Gegen die autoritäre Führung Syriens richtet sich seit fast einem Jahr eine Protestbewegung, die blutig unterdrückt wird. Assad kündigte im Januar eine neue Verfassung an. Wie die regierungsnahe Zeitung „al-Watan“ berichtete, will die mit der Ausarbeitung beauftragte Kommission die Amtszeiten des Staatschefs auf zwei Mal sieben Jahre begrenzen.
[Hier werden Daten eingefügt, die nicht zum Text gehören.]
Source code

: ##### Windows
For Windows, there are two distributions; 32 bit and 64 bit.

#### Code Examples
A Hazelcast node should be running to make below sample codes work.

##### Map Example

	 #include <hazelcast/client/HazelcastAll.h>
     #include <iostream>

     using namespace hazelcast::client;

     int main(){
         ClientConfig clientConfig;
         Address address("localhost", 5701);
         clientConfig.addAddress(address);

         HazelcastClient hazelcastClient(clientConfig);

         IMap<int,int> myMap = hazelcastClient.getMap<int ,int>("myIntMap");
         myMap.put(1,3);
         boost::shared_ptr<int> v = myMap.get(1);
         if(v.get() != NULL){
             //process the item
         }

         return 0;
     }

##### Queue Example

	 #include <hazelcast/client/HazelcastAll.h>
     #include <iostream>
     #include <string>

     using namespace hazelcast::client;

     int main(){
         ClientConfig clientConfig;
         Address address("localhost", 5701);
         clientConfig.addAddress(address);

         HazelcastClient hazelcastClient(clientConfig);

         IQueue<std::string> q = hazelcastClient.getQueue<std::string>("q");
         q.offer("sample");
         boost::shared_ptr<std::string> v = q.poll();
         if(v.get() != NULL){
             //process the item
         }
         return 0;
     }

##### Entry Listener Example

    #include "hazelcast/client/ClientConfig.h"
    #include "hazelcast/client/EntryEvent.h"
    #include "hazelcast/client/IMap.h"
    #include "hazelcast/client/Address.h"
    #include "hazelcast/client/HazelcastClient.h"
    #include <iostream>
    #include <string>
Syrien schließt Assad-Rücktritt weiter aus

Die Führung in Damaskus sieht die neue Gruppe der Freunde Syriens als Terror-Organisation an und schließt einen Rücktritt von Präsident Baschar al-Assad weiter kategorisch aus. Das teilte die syrische Botschaft in Moskau am Mittwoch nach Angaben der Agentur Interfax mit. Die Gruppe der Freunde Syriens, der mehrere arabische und westliche Staaten angehören, berät am 24. Februar in Tunesien über das Vorgehen gegen Assad. Die Gruppe wolle „Terror-Gruppen in Syrien finanzieren“, erklärte die Botschaft. Die Vertretung beklagte zugleich einen „blutigen, fast globalen Krieg gegen Syrien – sowohl diplomatisch als auch wirtschaftlich, sowohl in den Medien als auch militärisch“.

„Die Zahl der Unzufriedenen in Syrien ist sehr klein“, erklärte die Vertretung in der russischen Hauptstadt weiter. Daher sei auch keine internationale Friedensmission in dem Land nötig. „Wir erteilen dieser Variante eine strikte Absage“, hieß es. Dagegen sei eine Zusammenarbeit mit der Arabischen Liga „grundsätzlich denkbar“.

Syrische Armee bombardiert Öl-Pipeline in Protesthochburg Homs

Unterdessen hat die syrische Armee nach Angaben von Aktivisten erneut eine Öl-Pipeline in der Protesthochburg Homs bombardiert. Zwei Militärflieger hätten die Leitung am Rande des Stadtviertels Baba Amr am Mittwochmorgen aus der Luft attackiert, teilte ein Mitglied des sogenannten Revolutionsrats von Homs unter Berufung auf Augenzeugen mit. Eine weitere Aktivistengruppe gegen die autoritäre Führung von Präsident Baschar al-Assad bestätigte den Angriff.

Den Angaben der Aufständischen zufolge geriet die Pipeline damit zum dritten Mal unter Beschuss. Bei den vorherigen Angriffen wurde sie demnach aber nicht aus der Luft angegriffen, sondern mit Artillerie. Im Internet live übertragene Videos der Aktivisten zeigten hohe Rauchsäulen über der Pipeline, die als Folge des Bombardements beschrieben wurden.

Damaskus hatte in der Vergangenheit „Terrorgruppen“ für Explosionen an Öl-Leitungen in der Provinz Homs verantwortlich gemacht. Gegen die syrische Führung richtet sich seit einem Jahr eine Protestbewegung, die von den Sicherheitskräften des Landes blutig unterdrückt wird.

Syrische Regierungstruppen stürmen Teile von Damaskus

In Syrien haben darüber hinaus Elite-Einheiten von Präsident Baschar al-Assad zentrale Teile der Hauptstadt Damaskus gestürmt. Sie wurden von gepanzerten Fahrzeugen unterstützt und feuerten mit Maschinengewehren in die Luft, berichteten Anwohner und Oppositionsvertreter am Mittwoch. Den Angaben zufolge sind die Truppen bei ihrem Vorstoß besonders weit in das Zentrum von Damaskus vorgedrungen. Bislang konzentrieren sich die Auseinandersetzungen vor allem auf Städte wie Homs und Hama.

Der Aufstand gegen Assad dauert trotz heftiger internationaler Kritik schon elf Monate an. Eine UN-Resolution zur Verurteilung der Gewalt war zuletzt am Veto Russlands und Chinas im Sicherheitsrat gescheitert. Arabische Staaten wollen nun einen Anlauf für eine Syrien-Resolution in der UN-Vollversammlung starten, wo es keine Veto-Möglichkeiten gibt. Eine solche Resolution wäre allerdings völkerrechtlich nicht bindend.